Acting Health Director and Fire Chief Ken Berkenbush said he is excited about the progress the collaborative has made.

"We have upped our capacity and our throughput. We have also worked some of the kinks out of it," Berkenbush said. "We were doing about 1,200 folks a day for a little while and we're going to be up over 2,000 doses a day, from here on out. So, the next 10,000 is going to be a really short time from now."

Vaccination clinics will continue at AHS this Saturday and Sunday, April 20 and 11.

"We have been moving into primarily second dose clinics for the first handful of weeks that we have been doing this," Thayer said. "In addition to that, we are doing more first doses as well. We have increased the number of people that we are taking in, everyday."

Berkenbush said the collaborative hopes to vaccinate 2,000 people a day at its AHS vaccination clinics from here on.

"That's 4,000 people over the weekend and it is 16,000 in the course of a month," he said. "That first milestone is hard but after that, it just gains momentum and off we go."

A pair of vaccination clinics for food service and restaurant workers will also be held at the West Newbury Town Hall Annex this Wednesday, April 7 and Thursday April 8.

"We have been looking at the hardest hit groups and industries and the demographics that affects the entire population as a whole," Berkenbush said. "Teachers were one of the goals that we hit and that next demographic that has been really hard hit are the restaurant employees."
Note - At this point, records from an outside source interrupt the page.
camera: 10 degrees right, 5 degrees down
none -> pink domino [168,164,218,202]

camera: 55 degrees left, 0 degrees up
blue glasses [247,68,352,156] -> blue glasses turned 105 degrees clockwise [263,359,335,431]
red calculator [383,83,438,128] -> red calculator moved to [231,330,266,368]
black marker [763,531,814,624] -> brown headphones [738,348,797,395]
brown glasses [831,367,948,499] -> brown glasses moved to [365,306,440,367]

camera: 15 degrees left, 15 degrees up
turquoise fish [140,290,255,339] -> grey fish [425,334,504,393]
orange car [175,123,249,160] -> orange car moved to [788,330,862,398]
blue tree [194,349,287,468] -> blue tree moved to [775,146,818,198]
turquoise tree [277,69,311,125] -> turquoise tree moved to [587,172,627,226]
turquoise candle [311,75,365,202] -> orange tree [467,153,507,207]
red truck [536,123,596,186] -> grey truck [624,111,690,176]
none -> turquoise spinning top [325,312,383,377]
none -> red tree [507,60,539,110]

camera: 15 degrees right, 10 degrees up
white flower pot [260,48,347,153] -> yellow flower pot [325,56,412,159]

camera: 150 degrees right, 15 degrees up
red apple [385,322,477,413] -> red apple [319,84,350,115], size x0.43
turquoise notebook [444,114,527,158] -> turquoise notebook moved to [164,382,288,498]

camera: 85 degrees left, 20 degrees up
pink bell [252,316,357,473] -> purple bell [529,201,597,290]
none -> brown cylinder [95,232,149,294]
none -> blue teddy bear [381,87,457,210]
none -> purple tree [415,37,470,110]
According to Berkenbush, Wednesday and Thursday's clinics will also mark the first time the collaborative will make use of the Johnson & Johnson vaccine.

"We got a bonus shipment, if you will," he said. "Johnson & Johnson doesn't need a second dose, so this is one and done and you can go and move about the country."

The Johnson & Johnson vaccine will also be used for vaccinating people who are homebound beginning this week.

"We're going to create a mini, mobile vaccination unit and be up and running by the end of the week," he said.

Thayer said there are now three different vaccines (from Moderna, Pfizer and Johnson & Johnson) making the rounds.

"We are getting phone calls now from people who have a preference of vaccines," Thayer said. "They have heard that the side effects of one particular vaccine for certain medical conditions is worse or better with them or the efficacy is better than one or the other. We are going to take whatever the state can give us and we give them out."